Re: [PATCH] irq: fasteoi handler re-runs on concurrent invoke

From: Marc Zyngier
Date: Tue May 02 2023 - 06:30:34 EST


Catching up...

On Tue, 18 Apr 2023 11:56:07 +0100,
"Gowans, James" <jgowans@xxxxxxxxxx> wrote:
>
> On Wed, 2023-04-12 at 14:32 +0100, Marc Zyngier wrote:
> >
> > From c96d2ab37fe273724f1264fba5f4913259875d56 Mon Sep 17 00:00:00 2001
> > From: Marc Zyngier <maz@xxxxxxxxxx>
> > Date: Mon, 10 Apr 2023 10:56:32 +0100
> > Subject: [PATCH] irqchip/gicv3-its: Force resend of LPIs taken while
> > already
> > in-progress
>
> Perhaps you can pillage some of my commit message to explain the race here
> when you send this patch?

Sure. At the moment, we're still far from a final patch though.

> >
> > Signed-off-by: Marc Zyngier <maz@xxxxxxxxxx>
> >
> > diff --git a/include/linux/irq.h b/include/linux/irq.h
> > index b1b28affb32a..4b2a7cc96eb2 100644
> > --- a/include/linux/irq.h
> > +++ b/include/linux/irq.h
> > @@ -223,6 +223,8 @@ struct irq_data {
> > * irq_chip::irq_set_affinity() when
> > deactivated.
> > * IRQD_IRQ_ENABLED_ON_SUSPEND - Interrupt is enabled on suspend by irq
> > pm if
> > * irqchip have flag
> > IRQCHIP_ENABLE_WAKEUP_ON_SUSPEND set.
> > + * IRQD_RESEND_WHEN_IN_PROGRESS - Interrupt may fire when already in
> > progress,
> > + * needs resending.
> > */
> > enum {
> > IRQD_TRIGGER_MASK = 0xf,
> > @@ -249,6 +251,7 @@ enum {
> > IRQD_HANDLE_ENFORCE_IRQCTX = (1 << 28),
> > IRQD_AFFINITY_ON_ACTIVATE = (1 << 29),
> > IRQD_IRQ_ENABLED_ON_SUSPEND = (1 << 30),
> > + IRQD_RESEND_WHEN_IN_PROGRESS = (1 << 31),
> > };
>
> Do we really want a new flag here? I'd be keen to fix this race for all
> drivers, not just those who know to set this flag. I think the patch
> you're suggesting is pretty close to being safe to enable generally? If so
> my preference is for one less config option - just run it always.

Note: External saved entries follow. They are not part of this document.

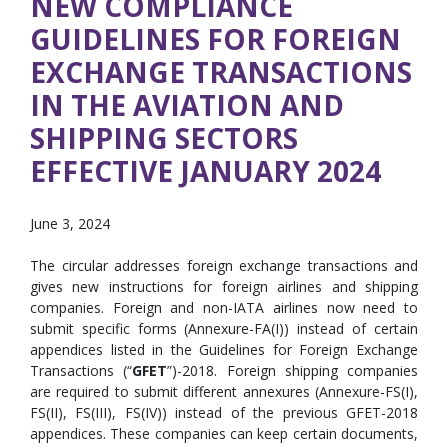
NEW COMPLIANCE
GUIDELINES FOR FOREIGN
EXCHANGE TRANSACTIONS
IN THE AVIATION AND
SHIPPING SECTORS
EFFECTIVE JANUARY 2024
June 3, 2024
The circular addresses foreign exchange transactions and
gives new instructions for foreign airlines and shipping
companies. Foreign and non-IATA airlines now need to
submit specific forms (Annexure-FA(I)) instead of certain
appendices listed in the Guidelines for Foreign Exchange
Transactions (“
GFET
”)-2018. Foreign shipping companies
are required to submit different annexures (Annexure-FS(I),
FS(II), FS(III), FS(IV)) instead of the previous GFET-2018
appendices. These companies can keep certain documents,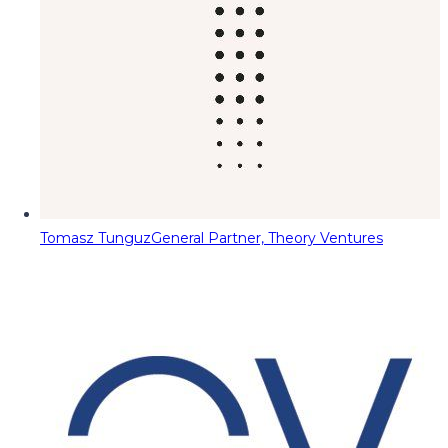
Tomasz Tunguz
General Partner, Theory Ventures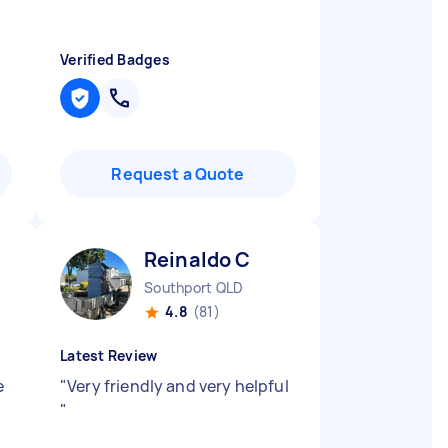
Verified Badges
Request a Quote
Reinaldo C
Southport QLD
4.8
(81)
Latest Review
e
"
Very friendly and very helpful
"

I contend that this really is a GICv3 architectural bug. The lack of
an active state on LPIs leads to it, and as far as I can tell, no
other interrupt architecture has the same issue. So the onus should be
on the GIC, the GIC only, and only the parts of the GIC that require
it (SPIs, PPIs and SGIs are fine, either because they have an active
state, or because the lock isn't dropped when calling the handler).

Thanks,

M.

--
Without deviation from the norm, progress is not possible.